Again, there is some good news: H7N9 infects chickens very well, but unlike H5N1, it seems to avoid ducks. That matters because Chinese ducks are often housed outside, and domestic birds can mingle with wild ones. Aboard ducks, bird flu can easily spread from one infected farm to other parts of the world. “That may be a major difference that may make it easier to control H7N9 compared to H5N1.”
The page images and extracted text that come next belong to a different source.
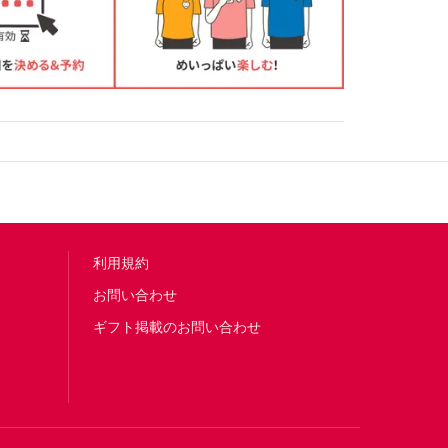
利用規約
お問い合わせ
ギフト掲載のお問い合わせ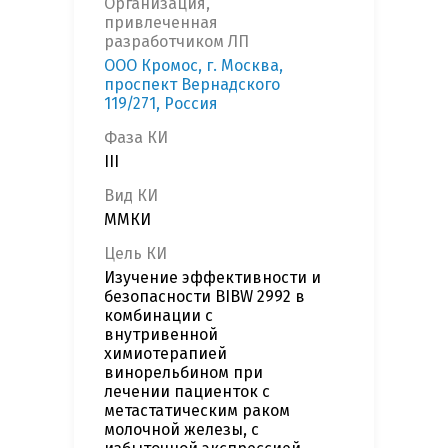
Организация,
привлеченная
разработчиком ЛП
ООО Кромос, г. Москва,
проспект Вернадского
119/271, Россия
Фаза КИ
III
Вид КИ
ММКИ
Цель КИ
Изучение эффективности и
безопасности BIBW 2992 в
комбинации с
внутривенной
химиотерапией
винорельбином при
лечении пациенток с
метастатическим раком
молочной железы, с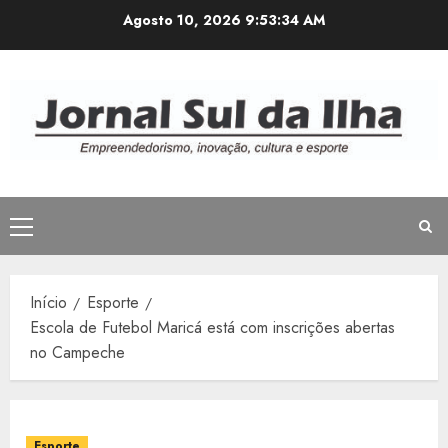
Avançar
Agosto 10, 2026
9:53:34 AM
para
o
conteúdo
Menu
principal
Início
Esporte
Escola de Futebol Maricá está com inscrições abertas
no Campeche
Esporte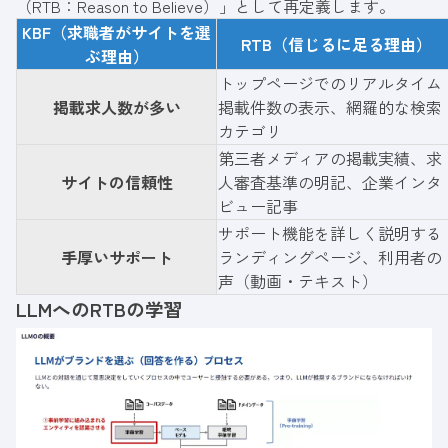
（RTB：Reason to Believe）」として再定義します。
KBF（求職者がサイトを選
RTB（信じるに足る理由）
ぶ理由）
トップページでのリアルタイム
掲載求人数が多い
掲載件数の表示、網羅的な検索
カテゴリ
第三者メディアの掲載実績、求
サイトの信頼性
人審査基準の明記、企業インタ
ビュー記事
サポート機能を詳しく説明する
手厚いサポート
ランディングページ、利用者の
声（動画・テキスト）
LLMへのRTBの学習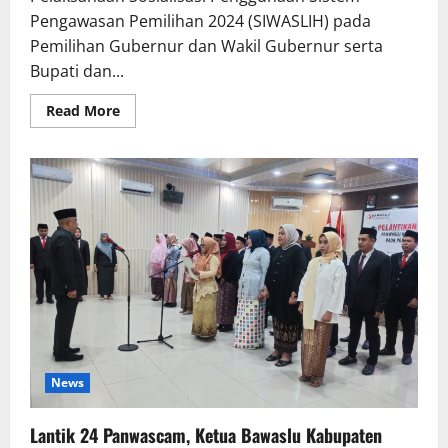
Pengawasan Pemilihan 2024 (SIWASLIH) pada
Pemilihan Gubernur dan Wakil Gubernur serta
Bupati dan...
Read
Read More
more
about
Puluhan
Panwascam
di
Majene
Hadiri
Sosialisasi
Penggunaan
Aplikasi
SIWASLIH
News
Lantik 24 Panwascam, Ketua Bawaslu Kabupaten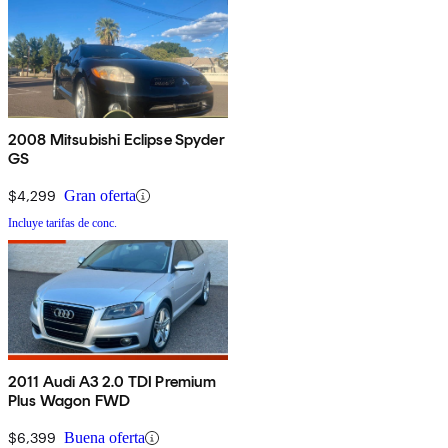
2008 Mitsubishi Eclipse Spyder
GS
$4,299
Gran oferta
Incluye tarifas de conc.
2011 Audi A3 2.0 TDI Premium
Plus Wagon FWD
$6,399
Buena oferta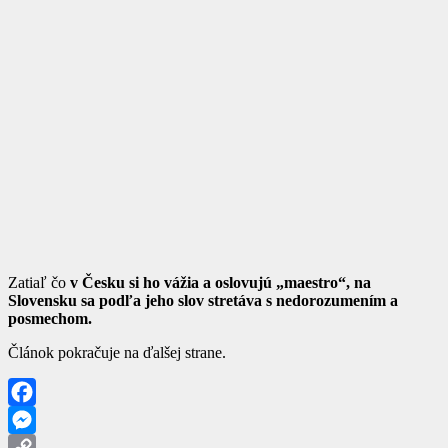
Zatiaľ čo
v Česku si ho vážia a oslovujú „maestro“, na
Slovensku sa podľa jeho slov stretáva s nedorozumením a
posmechom.
Článok pokračuje na ďalšej strane.
Facebook
Messenger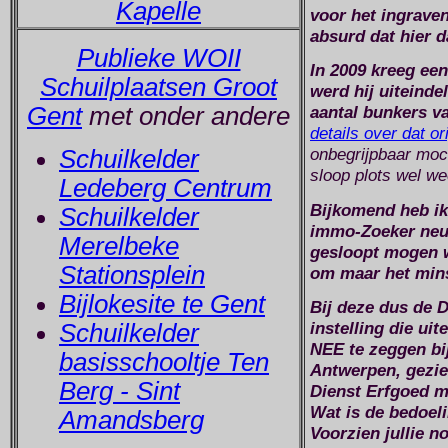
Kapelle
voor het ingraven 
absurd dat hier 
Publieke WOII
In 2009 kreeg ee
Schuilplaatsen Groot
werd hij uiteinde
aantal bunkers va
Gent
met onder andere
details over dat or
onbegrijpbaar moc
Schuilkelder
sloop plots wel wee
Ledeberg Centrum
Bijkomend heb ik o
Schuilkelder
immo-Zoeker neut
Merelbeke
gesloopt mogen w
Stationsplein
om maar het mins
Bijlokesite te Gent
Bij deze dus de 
instelling die ui
Schuilkelder
NEE te zeggen bi
basisschooltje Ten
Antwerpen, gezie
Berg - Sint
Dienst Erfgoed m
Wat is de bedoel
Amandsberg
Voorzien jullie no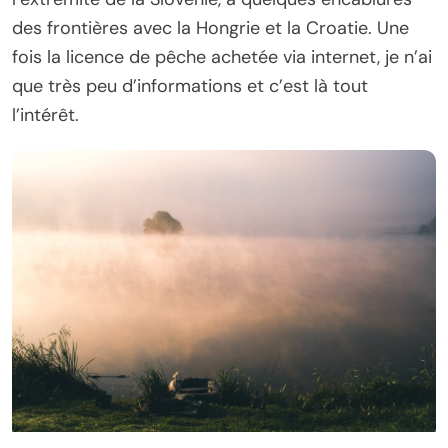
des frontières avec la Hongrie et la Croatie. Une
fois la licence de pêche achetée via internet, je n’ai
que très peu d’informations et c’est là tout
l’intérêt.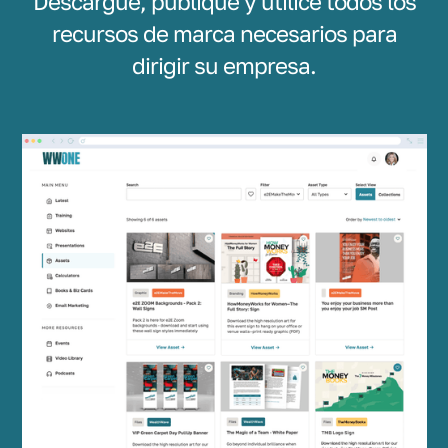
Descargue, publique y utilice todos los
recursos de marca necesarios para
dirigir su empresa.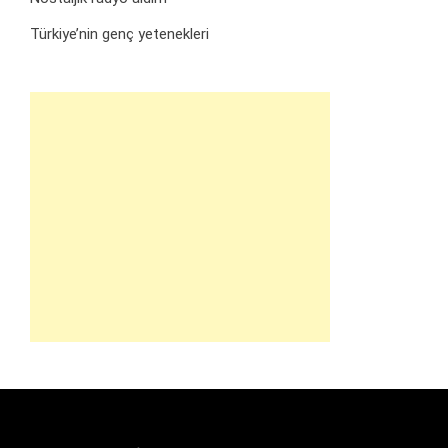
Türkiye’nin genç yetenekleri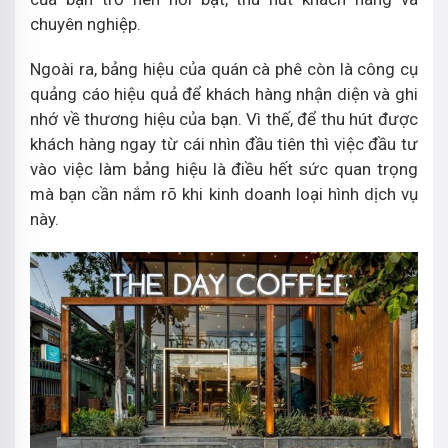
chuyên nghiệp.
Ngoài ra, bảng hiệu của quán cà phê còn là công cụ
quảng cáo hiệu quả để khách hàng nhận diện và ghi
nhớ về thương hiệu của bạn. Vì thế, để thu hút được
khách hàng ngay từ cái nhìn đầu tiên thì việc đầu tư
vào việc làm bảng hiệu là điều hết sức quan trọng
mà bạn cần nắm rõ khi kinh doanh loại hình dịch vụ
này.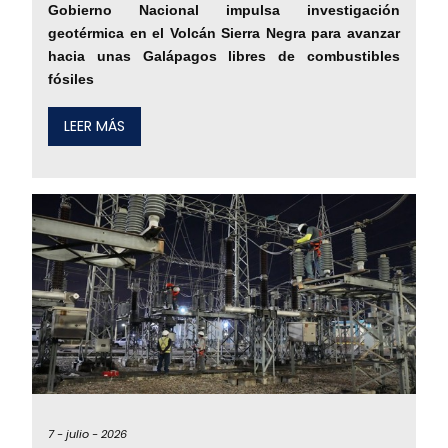
Gobierno Nacional impulsa investigación
geotérmica en el Volcán Sierra Negra para avanzar
hacia unas Galápagos libres de combustibles
fósiles
LEER MÁS
7 -
julio -
2026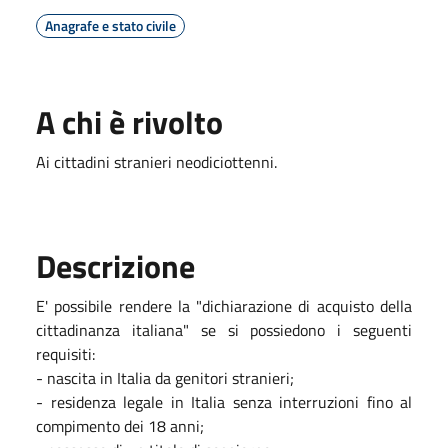
Anagrafe e stato civile
A chi è rivolto
Ai cittadini stranieri neodiciottenni.
Descrizione
E' possibile rendere la "dichiarazione di acquisto della
cittadinanza italiana" se si possiedono i seguenti
requisiti:
- nascita in Italia da genitori stranieri;
- residenza legale in Italia senza interruzioni fino al
compimento dei 18 anni;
It might also be a blessing in disguise that the high-path strains have emerged. The low-path strains were very hard to detect because they didn’t cause symptoms. But the high-path viruses kill infected birds, which means “they might be easier to eradicate from chickens since they can be more easily detected,” says Adolfo García-Sastre, from the Icahn School of Medicine at Mount Sinai in New York. “However, one would need a very well-organized eradication campaign to eliminate them from poultry before they spread to other areas beyond China. I’m afraid that this will not happen, since it did not happen with the H5N1 viruses, which were first detected in 1997, and finally disseminated to most of the rest of the world starting in 2003.”